Togo once had the third-highest rate of HIV/AIDS infection in West Africa. A transient population and low spending on healthcare was blamed for these figures. In 2014, 2.5% or 110,000 of Togo's 7.5 million people had HIV, suggested the UNAIDS and Togo's national committee on the virus.
AIDS-related deaths have declined in recent years from 10,330 in 2009 to 6,641 last year, in part due to vigorous campaigning from charities such as Dokla's. At the same time, the number of people living with HIV/AIDS taking anti-retroviral (ARV) drugs seen as key to suppressing the virus and preventing new infections has gone from 16,225 to 37,511 in the same period.
‘Augustin Dokla, or 'Tino' to his friends, knows that overcoming social attitudes is also part of the battle against HIV/AIDS. He encourages people to live positively with this infection.’
Augustin Dokla is arguably Togo's most famous person with HIV. He has lived with the virus since 1999. 16 years later, Dokla's still fighting for the rights of those infected. He said, "I will not succumb to this infection but rather I will die with it. I am resolved to bear the heavy burden."
Among friends at Espoir-Vie, the West African nation's largest non-governmental association for people living with HIV, Dokla exudes optimism.
Dokla's still unsure how he contracted the the virus. But, he says, none of that matters in a region where people with HIV are often shunned and access to the right drugs is limited, through supply and cost. He said, "The important thing now is to live positively with this infection."
Dokla tested positive for HIV in 1999 after a bout of serious pneumonia, which saw him spend three months in hospital. He said, "I had only flesh and bone left after losing close to half of my normal weight of 75 kilograms (165 pounds, 11 stone 8 pounds). One day, I decided to go for an HIV test. When the nurse told me of my status, I let out a long sigh and we stared at each other for some seconds because at that time AIDS was synonymous to a death sentence, with drugs being scarce and very expensive. My mother cried her heart out when I broke the bad news to her. But it was a big relief for me that I knew what was going to make life difficult for me."
For two months in 2000, Dokla was treated in a Paris hospital. He was discharged and determined to survive. Dokla said, "It was this treatment that saved me. I refused to die to enable me commit myself the fight against this damned virus."
Since then, Dokla has become a powerful speaker at seminars and awareness campaigns and also heads an agency supporting people living with HIV/AIDS.

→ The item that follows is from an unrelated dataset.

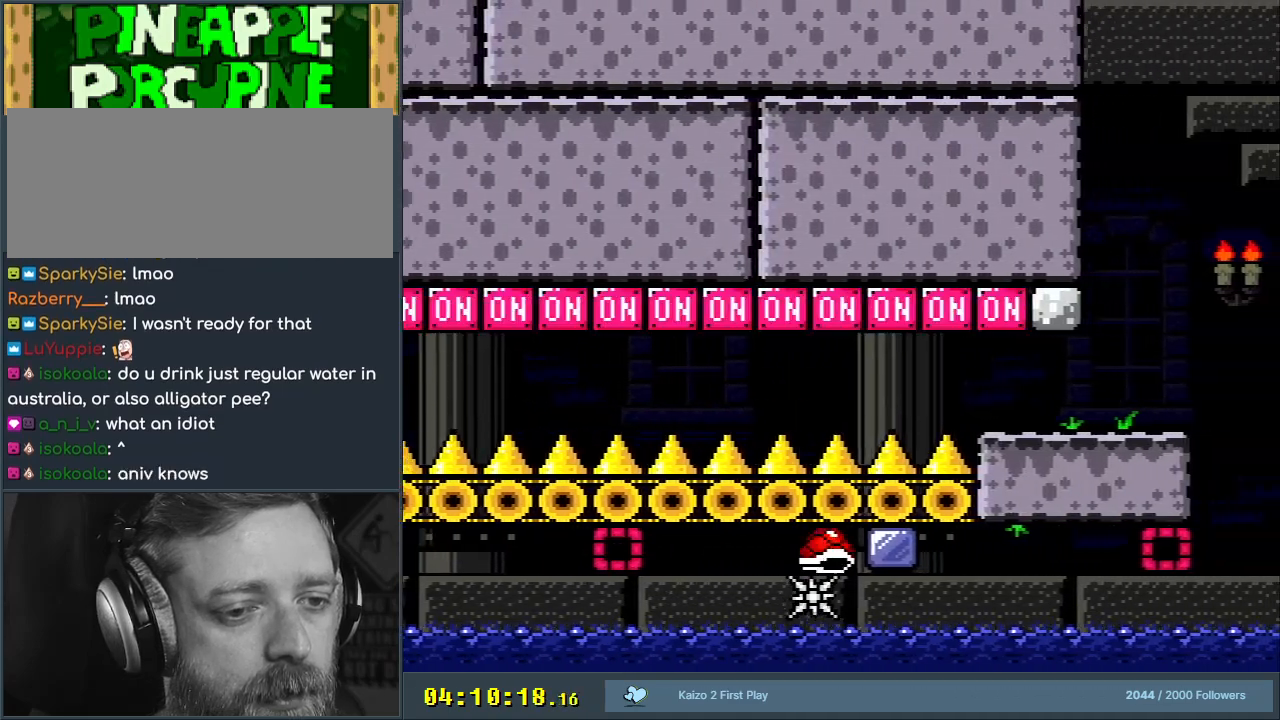
{"buttons": ["Y", "DPAD_RIGHT"], "events": [[17, "B", "up"], [283, "B", "down"], [467, "B", "up"]]}
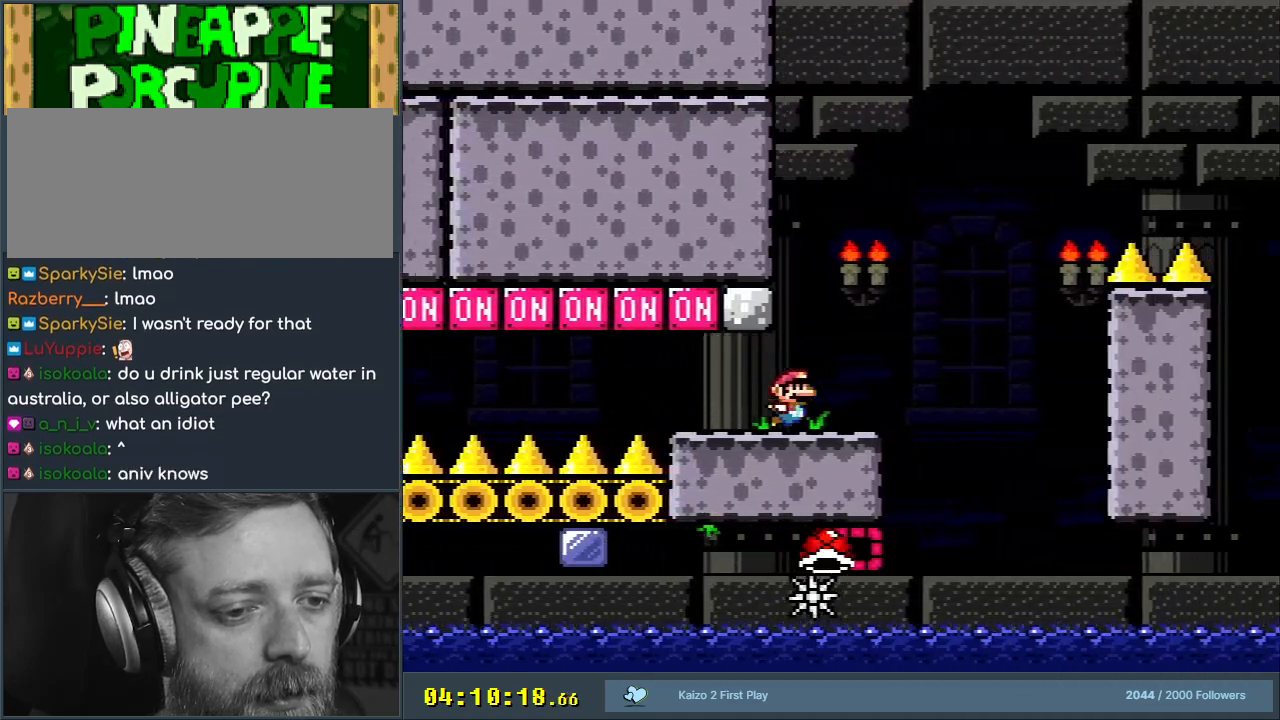
{"buttons": ["B", "Y", "DPAD_RIGHT"], "events": [[133, "B", "down"]]}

Dokla, or 'Tino' to his friends, however, knows that overcoming social attitudes is also part of the battle. The 44-year-old said, "I do not undergo special treatment apart from my tablets, which I take every day before I go to bed. I traveled a lot for big conferences in the United States, France, Mexico, Belgium, Italy, Spain, etc. In Africa, I have been to some 30 countries and in my native Togo, I have traveled to all the provinces."

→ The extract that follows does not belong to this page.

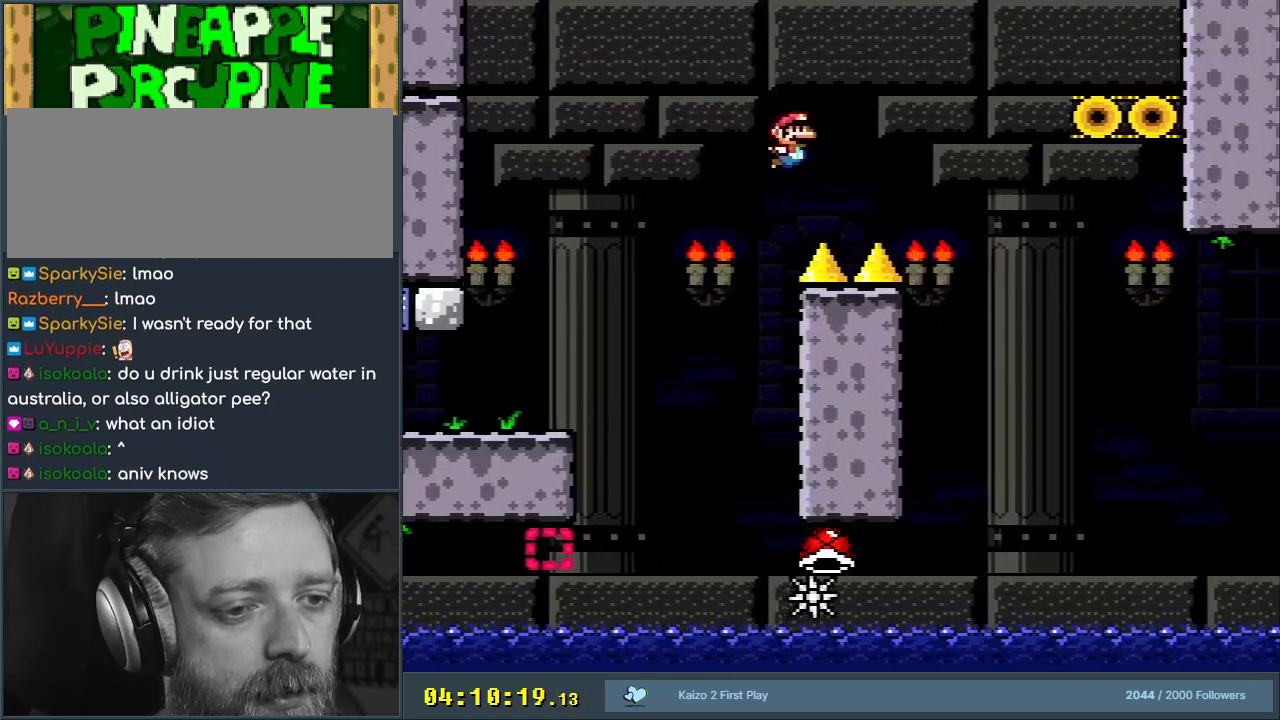
{"buttons": ["B", "Y", "DPAD_RIGHT"], "events": [[333, "B", "up"], [433, "B", "down"]]}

Eight years ago, Dokla mobilized more than 500 people with HIV for a protest march to denounce a lack of ARV drugs and is a regular feature on the public speaking circuit.
He said, "It is the only battle in my life - to assist other people not to catch this infection. I give a meaning to my existence each time I give testimony and sensitize ignorant youths on the virus. Others living with HIV/AIDS do not have the courage and are hiding for fear of being stigmatized."
Amoussou, who has been undergoing anti-retroviral (ARV) treatment in the past nine years, said, "Tino plays a major role in taking care of people living with AIDS in Togo. He knows our problems and he does not hesitate to defend our interests at major events."
Afiavi, a former sex worker who contracted HIV six years ago, said, "He is an indefatigable fighter. Each time I see him in public, my hope is boosted."